Tutti abbiamo almeno una parola prediletta che, spesso senza accorgercene, ficchiamo dappertutto. Quella di Buzzati è in pratica un compendio della sua poetica: “strano”. Per lui tutto il mondo è strano, inclusi i mobili della camera da letto. Strano, anzitutto, perché straniero: la porzione di realtà che ciascuno di noi conosce potrebbe stare in una capocchia di spillo, tutto il resto è terra incognita. E non c’è ombra più fitta di quella che avvolge le cose che crediamo di conoscere.
Possiamo passare per anni accanto alle stesse case, frequentare le stesse persone, ma di ciò che si nasconde nelle loro stanze più interne nulla mai sapremo. La nostra stessa casa non ci è del tutto nota, come ben sanno i bambini che intravvedono mostri sotto al letto.
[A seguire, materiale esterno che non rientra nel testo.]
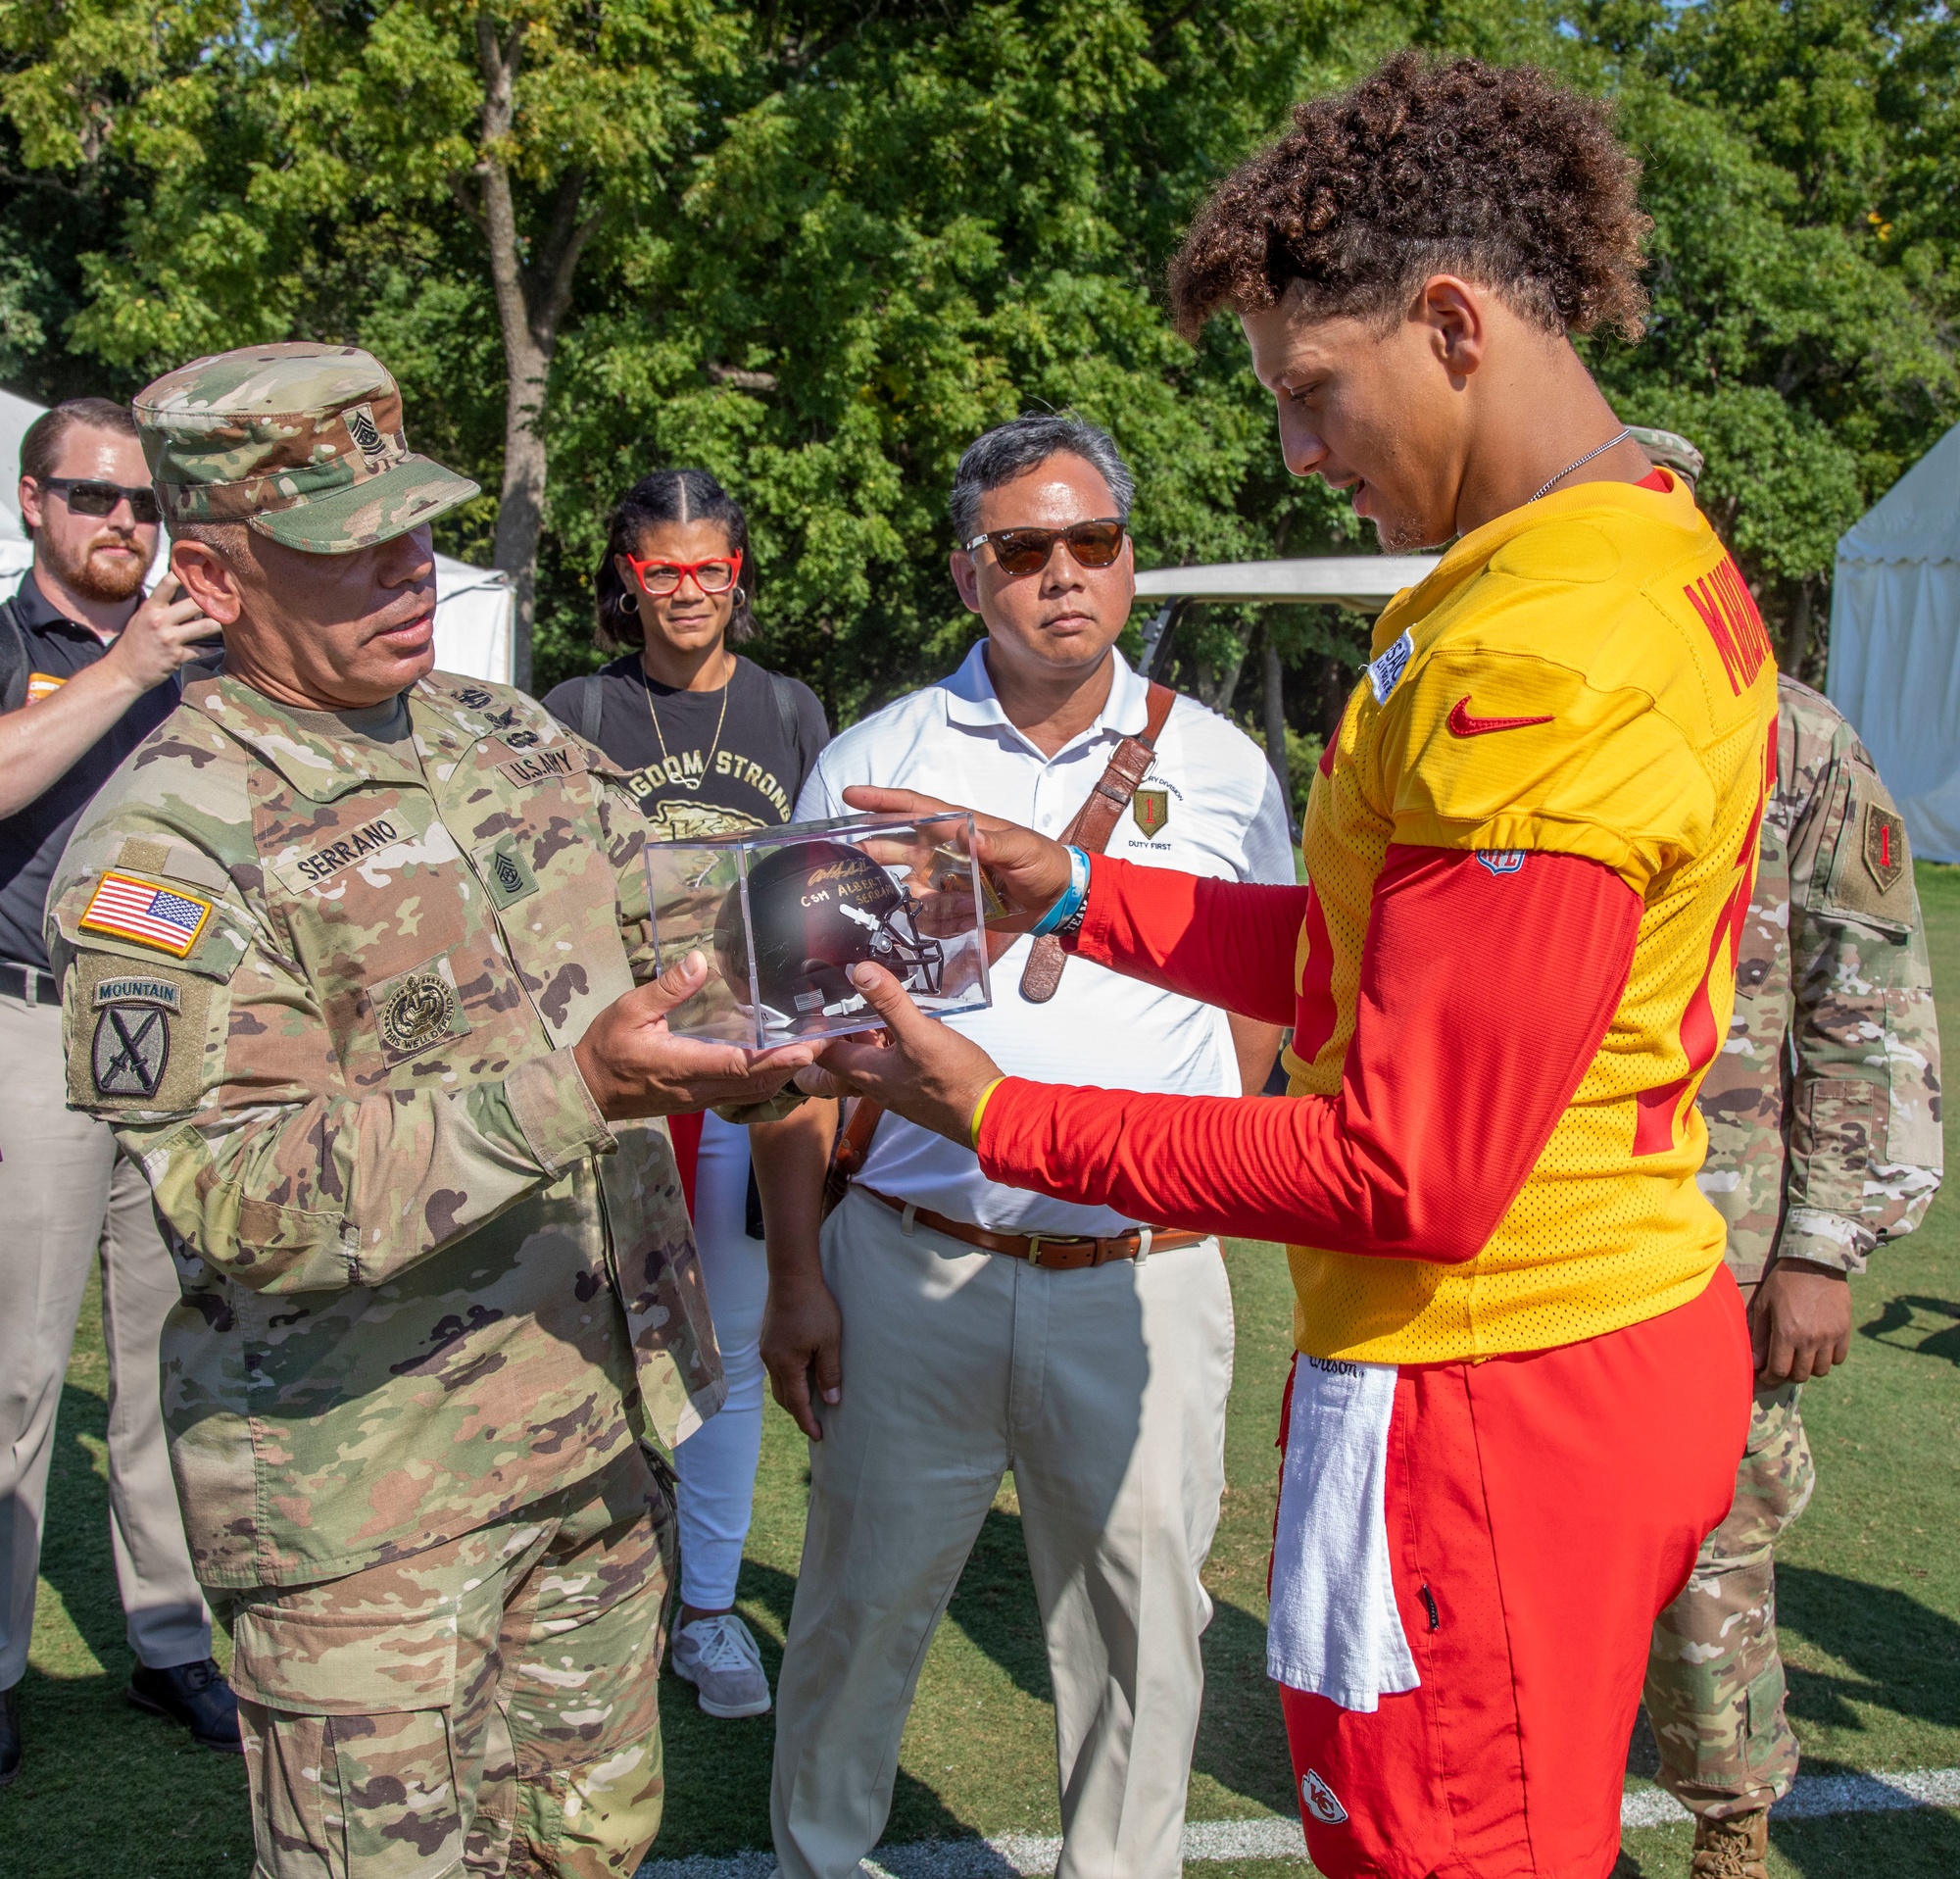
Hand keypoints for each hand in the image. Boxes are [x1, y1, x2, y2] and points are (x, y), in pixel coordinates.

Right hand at [102, 576, 219, 692]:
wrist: (122, 672)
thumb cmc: (135, 643)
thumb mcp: (142, 618)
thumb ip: (161, 607)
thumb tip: (185, 592)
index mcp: (150, 608)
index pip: (168, 583)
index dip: (187, 575)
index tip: (205, 571)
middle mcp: (159, 621)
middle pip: (195, 604)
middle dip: (214, 601)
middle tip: (229, 599)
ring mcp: (169, 639)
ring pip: (205, 627)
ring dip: (220, 624)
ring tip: (231, 620)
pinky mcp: (177, 657)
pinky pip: (202, 650)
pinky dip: (213, 649)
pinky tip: (221, 646)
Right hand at [575, 951, 818, 1120]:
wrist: (589, 1091)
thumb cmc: (606, 1047)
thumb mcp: (628, 1009)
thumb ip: (667, 988)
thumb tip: (700, 961)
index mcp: (680, 1065)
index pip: (735, 1066)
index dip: (772, 1059)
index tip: (802, 1048)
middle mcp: (696, 1088)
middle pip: (754, 1083)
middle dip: (791, 1066)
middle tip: (824, 1044)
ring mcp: (700, 1099)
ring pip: (751, 1092)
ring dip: (783, 1075)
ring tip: (812, 1051)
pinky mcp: (700, 1101)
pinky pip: (740, 1094)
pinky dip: (765, 1081)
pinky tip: (781, 1064)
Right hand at [761, 1273, 843, 1439]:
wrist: (791, 1276)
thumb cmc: (815, 1307)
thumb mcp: (830, 1341)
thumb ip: (830, 1373)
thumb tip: (832, 1401)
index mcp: (786, 1364)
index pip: (797, 1403)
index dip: (808, 1421)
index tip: (818, 1436)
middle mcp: (771, 1360)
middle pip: (784, 1397)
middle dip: (798, 1412)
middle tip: (815, 1423)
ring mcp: (766, 1349)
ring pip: (779, 1383)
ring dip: (793, 1396)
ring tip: (810, 1402)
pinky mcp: (767, 1339)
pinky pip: (777, 1368)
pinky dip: (789, 1379)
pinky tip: (801, 1375)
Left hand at [800, 960, 1005, 1145]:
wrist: (987, 1114)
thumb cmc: (952, 1080)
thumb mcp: (919, 1033)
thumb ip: (889, 1002)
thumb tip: (859, 971)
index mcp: (865, 1071)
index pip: (823, 1052)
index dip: (813, 1029)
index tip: (813, 1001)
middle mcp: (876, 1081)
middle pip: (847, 1050)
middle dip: (844, 1022)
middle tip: (844, 989)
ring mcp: (897, 1083)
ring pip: (874, 1051)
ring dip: (872, 1027)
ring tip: (874, 995)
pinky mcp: (918, 1081)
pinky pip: (896, 1055)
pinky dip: (895, 1036)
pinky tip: (910, 1016)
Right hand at [840, 784, 1072, 929]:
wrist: (1061, 900)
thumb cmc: (1045, 864)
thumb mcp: (1024, 850)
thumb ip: (997, 844)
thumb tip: (967, 835)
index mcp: (961, 827)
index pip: (916, 808)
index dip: (883, 801)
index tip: (851, 795)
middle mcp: (948, 850)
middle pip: (901, 844)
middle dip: (876, 847)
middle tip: (849, 856)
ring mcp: (950, 879)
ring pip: (912, 883)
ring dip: (902, 891)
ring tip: (889, 899)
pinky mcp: (956, 904)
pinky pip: (931, 912)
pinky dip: (930, 919)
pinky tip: (935, 923)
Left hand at [1749, 1258, 1852, 1384]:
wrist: (1816, 1262)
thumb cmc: (1784, 1282)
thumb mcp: (1764, 1304)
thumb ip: (1759, 1335)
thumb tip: (1755, 1363)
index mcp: (1787, 1332)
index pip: (1779, 1371)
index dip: (1769, 1378)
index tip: (1765, 1375)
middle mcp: (1810, 1339)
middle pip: (1800, 1375)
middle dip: (1787, 1375)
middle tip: (1781, 1367)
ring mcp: (1830, 1337)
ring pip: (1821, 1370)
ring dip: (1808, 1368)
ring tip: (1799, 1357)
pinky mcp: (1844, 1332)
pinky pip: (1838, 1359)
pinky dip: (1827, 1359)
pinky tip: (1817, 1349)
Eppure “la verità si trova soltanto nelle case e non fuori” (da In quel preciso momento). Da questo punto di vista lo “strano” di Buzzati è tutt’uno col “perturbante” di Freud: quella sensazione di disagio che ti prende quando scopri l’ignoto nel famigliare.
Ma non è solo questo. Di solito noi viviamo nella sfera del “come”: le cose ci interessano perché funzionano in un certo modo, servendo a certi scopi. Buzzati invece non le vede mai fuori dal grande mistero del loro “perché”. Perciò nella sua ottica un comodino è altrettanto enigmatico d’un losco figuro arrivato nottetempo in una stazione di provincia. Da dove è venuto? Cosa ci fa qui? E, soprattutto, dove sta andando? Il mondo, insomma, è strano perché è inspiegabile: potrebbe non esserci e invece c’è. E forse quel comodino sornione conosce il motivo, ma non ce lo dice.
In ultimo il mondo è strano perché è straordinario. Soprattutto quando è ordinario. E l’arte ha proprio lo scopo di ricordarcelo, di farci vedere le cose con la stessa acutezza del bambino che dal passeggino strilla “un bau bau!” come se avesse appena avvistato la balena bianca. Duchamp prende un orinatoio e ci chiede: ma l’avete osservato bene? Avete visto quanto è bizzarro questo aggeggio, eppure sorprendentemente elegante e arcano nelle sue forme? Buzzati fa lo stesso con un letto, un armadio, una porta. E ci dimostra che un banale risveglio notturno può trasformarsi in un’avventura romanzesca: tutto sta nel modo in cui lo raccontiamo, all’interno della grande storia che giorno per giorno andiamo intessendo.